Your next step would be to check-in the AI Skill: to make it available to Citizen Developers and Pro Developers using the AI Skill: package.

Why would you check-in an AI Skill:?

After creating an AI Skill:, check it into the Public folder. This will let the Pro Developer, and Citizen Developer use it from the AI Skill: package in the production environment.

A Task Bot, with one or multiple embedded AI Skill: can be added to a larger automation that would run a complete workflow scenario. You would create such a workflow in a Process Composer.

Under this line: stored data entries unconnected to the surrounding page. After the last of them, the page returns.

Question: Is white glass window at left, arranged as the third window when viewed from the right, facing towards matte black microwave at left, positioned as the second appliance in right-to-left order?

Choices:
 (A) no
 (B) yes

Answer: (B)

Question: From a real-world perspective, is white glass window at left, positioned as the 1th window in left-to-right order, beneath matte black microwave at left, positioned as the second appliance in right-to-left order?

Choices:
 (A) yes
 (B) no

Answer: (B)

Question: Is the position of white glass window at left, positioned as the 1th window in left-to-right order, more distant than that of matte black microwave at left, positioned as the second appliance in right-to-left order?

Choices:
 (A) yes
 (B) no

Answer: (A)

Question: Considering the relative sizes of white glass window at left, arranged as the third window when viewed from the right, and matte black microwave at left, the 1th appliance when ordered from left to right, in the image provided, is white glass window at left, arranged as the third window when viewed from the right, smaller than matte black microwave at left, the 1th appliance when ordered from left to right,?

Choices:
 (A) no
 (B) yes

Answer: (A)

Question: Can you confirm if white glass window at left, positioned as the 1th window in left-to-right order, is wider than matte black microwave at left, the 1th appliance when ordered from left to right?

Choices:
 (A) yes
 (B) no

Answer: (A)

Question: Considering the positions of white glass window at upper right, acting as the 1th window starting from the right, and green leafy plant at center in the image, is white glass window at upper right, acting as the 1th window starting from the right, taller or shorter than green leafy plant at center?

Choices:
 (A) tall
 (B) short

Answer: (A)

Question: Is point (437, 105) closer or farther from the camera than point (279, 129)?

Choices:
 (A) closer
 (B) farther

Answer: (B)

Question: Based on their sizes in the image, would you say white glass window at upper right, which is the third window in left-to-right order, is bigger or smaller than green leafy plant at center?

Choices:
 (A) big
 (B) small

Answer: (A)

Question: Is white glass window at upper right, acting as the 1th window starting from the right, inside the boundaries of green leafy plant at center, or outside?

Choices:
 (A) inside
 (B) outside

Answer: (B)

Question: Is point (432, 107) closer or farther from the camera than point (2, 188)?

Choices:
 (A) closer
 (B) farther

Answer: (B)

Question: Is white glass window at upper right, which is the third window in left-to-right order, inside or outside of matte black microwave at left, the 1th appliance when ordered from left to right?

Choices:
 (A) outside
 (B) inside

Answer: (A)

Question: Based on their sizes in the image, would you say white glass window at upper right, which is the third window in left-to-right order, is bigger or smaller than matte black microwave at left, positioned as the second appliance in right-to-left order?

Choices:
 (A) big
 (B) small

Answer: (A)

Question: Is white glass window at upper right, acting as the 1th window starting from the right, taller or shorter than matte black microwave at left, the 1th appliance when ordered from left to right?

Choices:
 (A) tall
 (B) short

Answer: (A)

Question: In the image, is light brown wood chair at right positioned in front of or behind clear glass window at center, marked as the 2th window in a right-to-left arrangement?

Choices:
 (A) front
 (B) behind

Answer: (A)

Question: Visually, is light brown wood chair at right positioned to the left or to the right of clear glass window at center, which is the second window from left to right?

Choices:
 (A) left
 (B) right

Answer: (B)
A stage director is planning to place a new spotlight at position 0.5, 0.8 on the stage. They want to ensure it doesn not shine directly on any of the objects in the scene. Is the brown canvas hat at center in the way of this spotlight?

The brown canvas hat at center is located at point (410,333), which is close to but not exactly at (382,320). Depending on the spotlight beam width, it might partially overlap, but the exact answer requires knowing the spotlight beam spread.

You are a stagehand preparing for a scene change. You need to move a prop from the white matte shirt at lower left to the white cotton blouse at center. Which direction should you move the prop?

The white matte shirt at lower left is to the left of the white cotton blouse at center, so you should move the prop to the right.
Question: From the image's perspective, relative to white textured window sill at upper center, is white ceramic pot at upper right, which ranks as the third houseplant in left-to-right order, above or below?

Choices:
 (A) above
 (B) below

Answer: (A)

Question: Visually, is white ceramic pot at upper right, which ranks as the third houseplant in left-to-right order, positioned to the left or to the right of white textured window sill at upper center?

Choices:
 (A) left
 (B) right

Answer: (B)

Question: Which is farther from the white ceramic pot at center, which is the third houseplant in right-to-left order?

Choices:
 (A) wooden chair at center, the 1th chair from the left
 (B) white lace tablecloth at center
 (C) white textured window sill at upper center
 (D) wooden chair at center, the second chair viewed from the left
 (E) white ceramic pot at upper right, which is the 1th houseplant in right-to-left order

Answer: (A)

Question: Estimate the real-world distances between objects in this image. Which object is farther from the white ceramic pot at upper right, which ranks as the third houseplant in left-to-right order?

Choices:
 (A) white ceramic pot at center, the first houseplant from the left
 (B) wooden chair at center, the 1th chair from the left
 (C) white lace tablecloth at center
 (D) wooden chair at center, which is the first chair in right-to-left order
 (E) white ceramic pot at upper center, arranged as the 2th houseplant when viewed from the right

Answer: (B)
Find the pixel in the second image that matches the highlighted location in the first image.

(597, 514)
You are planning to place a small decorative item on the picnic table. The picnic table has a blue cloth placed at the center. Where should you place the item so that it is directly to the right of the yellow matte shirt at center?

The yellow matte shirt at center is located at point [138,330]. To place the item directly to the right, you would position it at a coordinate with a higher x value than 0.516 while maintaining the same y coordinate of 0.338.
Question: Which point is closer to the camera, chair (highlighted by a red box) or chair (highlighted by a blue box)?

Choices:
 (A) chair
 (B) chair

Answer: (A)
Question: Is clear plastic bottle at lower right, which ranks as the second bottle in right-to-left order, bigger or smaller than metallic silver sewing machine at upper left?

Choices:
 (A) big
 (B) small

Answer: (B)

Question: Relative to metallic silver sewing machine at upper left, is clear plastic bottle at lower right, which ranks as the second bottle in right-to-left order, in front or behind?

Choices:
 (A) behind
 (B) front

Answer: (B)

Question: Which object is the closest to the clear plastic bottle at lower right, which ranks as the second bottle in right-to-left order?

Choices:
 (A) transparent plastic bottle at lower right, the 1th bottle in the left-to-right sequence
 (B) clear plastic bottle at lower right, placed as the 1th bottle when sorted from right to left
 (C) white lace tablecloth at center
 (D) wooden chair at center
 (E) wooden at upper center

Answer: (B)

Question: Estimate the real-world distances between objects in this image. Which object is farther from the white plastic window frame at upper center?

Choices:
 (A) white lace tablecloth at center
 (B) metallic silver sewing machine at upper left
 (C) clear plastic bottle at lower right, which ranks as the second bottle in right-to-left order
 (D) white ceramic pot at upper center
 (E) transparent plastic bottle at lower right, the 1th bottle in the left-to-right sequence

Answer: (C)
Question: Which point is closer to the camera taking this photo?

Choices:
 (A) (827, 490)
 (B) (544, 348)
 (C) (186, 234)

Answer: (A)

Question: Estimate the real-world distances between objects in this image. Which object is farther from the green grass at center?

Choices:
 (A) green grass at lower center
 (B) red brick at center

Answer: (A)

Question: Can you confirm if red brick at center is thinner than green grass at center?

주: When you create or test an AI Skill: in the AI Skill screen, the success or failure details along with the model responses can be viewed in these navigation screens:
  • Administration > AI governance > AI Prompt log
  • Administration > AI governance > Event log
  • Administration > Audit log

See AI 거버넌스.

As the next step in your sequence of tasks, go to Task Bot에 AI Skill: 사용 and use the AI Skill: in an automation.